SelfOccFlow: Towards end-to-end self-supervised 3D Occupancy Flow prediction

Imagine you are driving a car. To drive safely, you need to know two things: what is around you (the shape of the world) and what is moving (where the other cars and pedestrians are going).

For a long time, teaching computers to do this was like trying to teach a child to draw by showing them a finished masterpiece and saying, "Copy this exactly." The computer needed expensive, human-made labels for every single frame of video, telling it exactly where every car was and how fast it was moving. This is slow, costly, and hard to scale.

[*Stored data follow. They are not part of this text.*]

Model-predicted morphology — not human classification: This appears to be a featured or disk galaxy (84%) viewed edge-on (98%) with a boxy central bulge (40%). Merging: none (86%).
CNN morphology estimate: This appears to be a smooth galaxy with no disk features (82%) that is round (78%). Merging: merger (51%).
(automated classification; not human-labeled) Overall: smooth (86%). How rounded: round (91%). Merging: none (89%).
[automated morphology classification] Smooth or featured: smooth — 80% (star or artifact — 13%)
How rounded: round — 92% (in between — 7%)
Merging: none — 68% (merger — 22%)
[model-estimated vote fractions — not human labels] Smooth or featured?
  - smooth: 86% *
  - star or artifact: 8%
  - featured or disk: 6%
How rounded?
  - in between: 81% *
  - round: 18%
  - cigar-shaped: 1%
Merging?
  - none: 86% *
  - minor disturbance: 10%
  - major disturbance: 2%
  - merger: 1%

SelfOccFlow is a new method that teaches the computer to learn this skill all by itself, without a teacher. Here is how it works, broken down into simple concepts:

1. The "Static vs. Dynamic" Split

Imagine you are looking out the window of a moving train. The trees and mountains (static objects) seem to slide by, while a bird flying alongside the train (a dynamic object) moves differently.

Old methods tried to figure out the whole scene at once, which got confusing when things moved. SelfOccFlow is smarter. It splits the world into two separate mental maps:

The Static Map: This holds the road, buildings, and trees. Since these don't move, the computer can look at them from different angles over time to build a perfect, 3D model of the road.
The Dynamic Map: This holds the cars, people, and bikes. This map is allowed to change and flow.

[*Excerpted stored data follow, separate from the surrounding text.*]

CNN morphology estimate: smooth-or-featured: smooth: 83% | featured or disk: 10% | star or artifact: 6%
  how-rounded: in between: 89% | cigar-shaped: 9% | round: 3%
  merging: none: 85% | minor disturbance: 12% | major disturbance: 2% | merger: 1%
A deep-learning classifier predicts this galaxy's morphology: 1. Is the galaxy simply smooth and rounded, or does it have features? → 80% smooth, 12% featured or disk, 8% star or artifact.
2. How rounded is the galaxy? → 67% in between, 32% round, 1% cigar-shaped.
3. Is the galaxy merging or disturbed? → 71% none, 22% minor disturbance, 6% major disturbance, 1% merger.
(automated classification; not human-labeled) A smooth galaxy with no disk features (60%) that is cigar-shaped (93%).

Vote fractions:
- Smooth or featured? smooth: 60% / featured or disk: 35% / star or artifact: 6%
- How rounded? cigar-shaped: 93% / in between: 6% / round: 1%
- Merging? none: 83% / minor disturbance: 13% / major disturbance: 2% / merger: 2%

By separating them, the computer doesn't get confused when a car drives past a building. It knows the building stays put, and the car moves.

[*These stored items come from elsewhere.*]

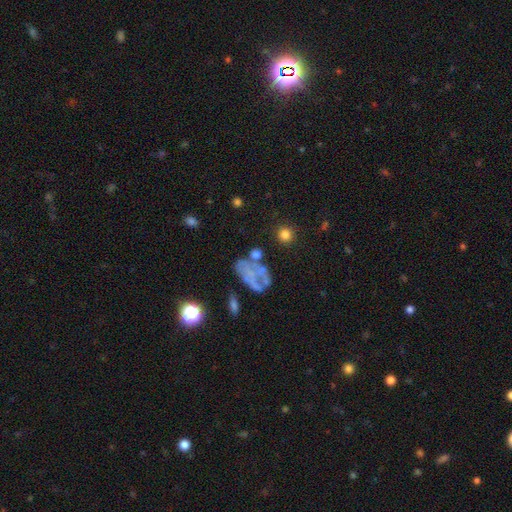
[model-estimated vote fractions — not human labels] This appears to be a featured or disk galaxy (45%). Merging: none (40%).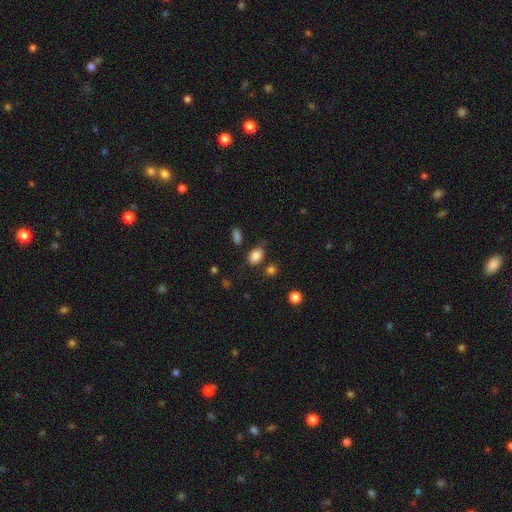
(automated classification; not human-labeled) A smooth galaxy with no disk features (85%) that is in between round and cigar-shaped (78%).

Vote fractions:
- Smooth or featured? smooth: 85% / star or artifact: 10% / featured or disk: 5%
- How rounded? in between: 78% / round: 21% / cigar-shaped: 1%
- Merging? none: 71% / minor disturbance: 17% / merger: 6% / major disturbance: 6%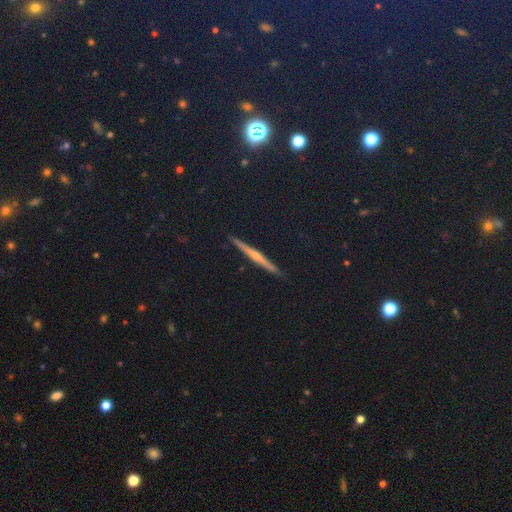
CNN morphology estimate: Smooth or featured: featured or disk — 59% (smooth — 21%)
Edge-on disk: yes — 96% (no — 4%)
Edge-on bulge: rounded — 78% (none — 15%)
Merging: none — 92% (minor disturbance — 5%)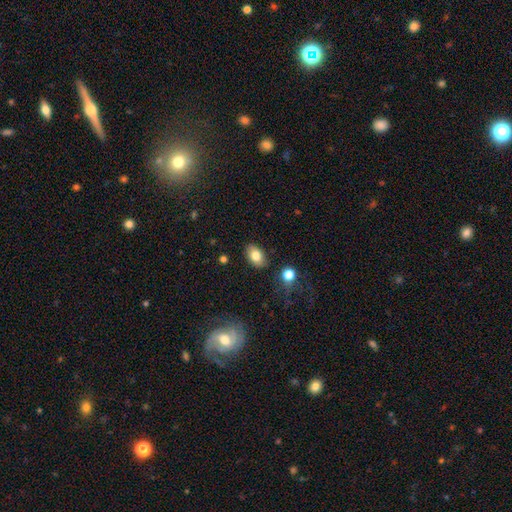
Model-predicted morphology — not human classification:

2. Learning by "Time-Traveling" (Temporal Aggregation)

How does the computer learn what's moving without being told? It uses time.

Imagine you are taking a video of a soccer game. If you look at the ball in one frame, then the next frame, and then the one after, you can guess where the ball is going just by seeing how its position changes.

SelfOccFlow does this with 3D space. It looks at the scene at time $t$ , then $t-1$ (the past), and $t+1$ (the future).

For the Static Map, it stacks these views on top of each other like a deck of cards to make the 3D shape of the road super clear.
For the Dynamic Map, it tries to "warp" or stretch the past and future views to match the current view. If the computer has to stretch the image a lot to make the past car match the current car, it learns: "Ah, that car moved fast!" This is how it learns motion without ever seeing a speedometer.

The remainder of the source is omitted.